-- PASSAGE --
::::::::

They had their wedding reception at Chumley’s, a former speakeasy and literary hangout at 86 Bedford Street, which unfortunately is no longer there. There was no signage, nothing to point you to it. You had to know where it is. The phrase “86 the plates, 86 the table settings” comes from the address of Chumley’s, or so the rumor goes. It was a message from the days of Prohibition: 86 Bedford, baby! The cops are coming, 86 those cocktails, and let’s get the hell out of here.
Scott and Zelda lived their relationship in public. They created personae, they acted parts, they showed up at places looking amazing, they relished in their own publicity, keeping massive scrapbooks of their clippings from the gossip pages. They were partners in self-promotion and self-absorption.
Here is an excerpt from a letter Zelda wrote to Scott (who was anxious about her flirting and fidelity):
Scott – there’s nothing in all the world I want but you – and your precious love – All the material things are nothing. I’d just hate to live a sordid, colorless existence – because you’d soon love me less – and less – and I’d do anything – anything – to keep your heart for my own – I don’t want to live – I want to love first, and live incidentally – Why don’t you feel that I’m waiting – I’ll come to you, Lover, when you’re ready – Don’t – don’t ever think of the things you can’t give me – You’ve trusted me wiht the dearest heart of all – and it’s so damn much more than anybody else in all the world has ever had –
How can you think deliberately of life without me – If you should die – O Darling – darling Scot – It’d be like going blind. I know I would, too – I’d have no purpose in life – just a pretty – decoration. Don’t you think I was made for you? I feel like you had me ordered – and I was delivered to you – to be worn – I want you to wear me, like a watch-charm or a button hole bouquet – to the world. And then, when we’re alone, I want to help – to know that you can’t do anything without me.

::::::::

-- WORK INSTRUCTION 1 --
In the piece on Scott and Zelda, where was their wedding reception held?
-- WORK INSTRUCTION 2 --
Write the next part of the piece on Scott and Zelda, picking up right after its final sentence.

-- GIVEN RECORDS --

::::::::

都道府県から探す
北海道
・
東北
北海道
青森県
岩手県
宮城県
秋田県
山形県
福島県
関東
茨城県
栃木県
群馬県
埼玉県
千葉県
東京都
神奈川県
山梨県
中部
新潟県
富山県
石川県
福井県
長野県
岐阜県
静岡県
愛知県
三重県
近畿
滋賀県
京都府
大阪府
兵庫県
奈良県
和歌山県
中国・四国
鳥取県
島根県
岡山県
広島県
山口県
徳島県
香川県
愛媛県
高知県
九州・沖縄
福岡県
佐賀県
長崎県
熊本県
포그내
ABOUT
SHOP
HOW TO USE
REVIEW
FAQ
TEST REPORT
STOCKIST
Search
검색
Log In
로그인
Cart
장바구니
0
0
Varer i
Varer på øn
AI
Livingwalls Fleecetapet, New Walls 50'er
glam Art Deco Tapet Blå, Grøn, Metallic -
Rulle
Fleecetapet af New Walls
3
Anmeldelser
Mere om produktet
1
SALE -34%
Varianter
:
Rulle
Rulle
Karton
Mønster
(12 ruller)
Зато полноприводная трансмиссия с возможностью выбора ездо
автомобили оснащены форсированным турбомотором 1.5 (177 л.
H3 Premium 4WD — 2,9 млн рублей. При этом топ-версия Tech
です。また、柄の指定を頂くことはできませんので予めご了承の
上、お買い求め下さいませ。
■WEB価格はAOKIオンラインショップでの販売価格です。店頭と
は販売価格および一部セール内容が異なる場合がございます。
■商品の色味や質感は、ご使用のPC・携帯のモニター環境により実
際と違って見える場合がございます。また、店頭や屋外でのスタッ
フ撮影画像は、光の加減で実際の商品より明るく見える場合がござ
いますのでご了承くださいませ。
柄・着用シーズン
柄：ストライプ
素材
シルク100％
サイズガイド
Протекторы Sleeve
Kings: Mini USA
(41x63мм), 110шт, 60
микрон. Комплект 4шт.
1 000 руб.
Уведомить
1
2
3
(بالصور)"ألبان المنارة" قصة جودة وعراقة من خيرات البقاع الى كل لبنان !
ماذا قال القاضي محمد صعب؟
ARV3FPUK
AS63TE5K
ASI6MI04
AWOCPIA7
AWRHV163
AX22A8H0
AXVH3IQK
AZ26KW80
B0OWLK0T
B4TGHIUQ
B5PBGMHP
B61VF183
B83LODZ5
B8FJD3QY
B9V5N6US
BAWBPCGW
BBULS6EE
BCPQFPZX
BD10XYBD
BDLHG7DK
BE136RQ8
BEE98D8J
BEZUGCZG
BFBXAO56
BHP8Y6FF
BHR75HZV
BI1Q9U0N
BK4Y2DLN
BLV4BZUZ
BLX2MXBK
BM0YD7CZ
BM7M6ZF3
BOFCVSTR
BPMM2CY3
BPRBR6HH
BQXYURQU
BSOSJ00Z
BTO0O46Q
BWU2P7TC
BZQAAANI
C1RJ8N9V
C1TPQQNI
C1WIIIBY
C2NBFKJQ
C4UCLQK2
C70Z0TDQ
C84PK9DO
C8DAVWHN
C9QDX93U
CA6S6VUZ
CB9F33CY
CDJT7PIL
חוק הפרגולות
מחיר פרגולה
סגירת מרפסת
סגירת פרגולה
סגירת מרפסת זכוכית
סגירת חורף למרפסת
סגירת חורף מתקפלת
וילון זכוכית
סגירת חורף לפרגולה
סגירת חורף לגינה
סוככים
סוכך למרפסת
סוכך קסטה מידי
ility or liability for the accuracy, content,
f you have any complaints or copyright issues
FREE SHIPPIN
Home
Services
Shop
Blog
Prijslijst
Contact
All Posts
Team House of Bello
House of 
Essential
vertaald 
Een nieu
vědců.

::::::::

-- EXPECTED OUTPUT 1 --
At Chumley's, a former speakeasy and literary hangout at 86 Bedford Street.

-- EXPECTED OUTPUT 2 --
Here’s a page from their scrapbook:
Dorothy Parker has a vivid (and oft-quoted) memory of seeing the two of them after their marriage:
Robert Sherwood brought Scott and Zelda to me right after their marriage. I had met Scott before. He told me he was going to marry the most beautiful girl in Alabama and Georgia! … But they did both look as though they had just stepped out of the sun; their youth was striking.
Zelda and Scott were in sync in those early years. They wrote essays together (at least the essays carried two bylines) detailing their peripatetic life, and some of it is truly wonderful stuff some of it. (I was reading Fitzgerald’s collection of essays The Crack-Up in the spring of 2009, before I stopped being able to read altogether in July, so I wrote a lot about it at that time. Here’s a post I wrote about one of those essays. I was in the beginning stages of my own “crack-up” when I wrote that essay, and I think that is apparent in the writing, so my apologies. Just a word of explanation for the tone of that piece.) Scott and Zelda had fun with the public perception of who they must be (and we continue to imagine them, we continue to speculate and dream about them, which is what Woody Allen’s Midnight in Paris was all about.
Zelda wrote a review of Scott’s book The Beautiful and the Damned in which she blithely references their relationship in an amusing way:
It seems to me that on one page I recognized a portion of an old diary of mine which mysteriously disappeared shortly after my marriage, and also scraps of letters, which, though considerably edited, sound to me vaguely familiar. In fact, Mr. Fitzgerald – I believe that is how he spells his name – seems to believe that plagiarism begins at home.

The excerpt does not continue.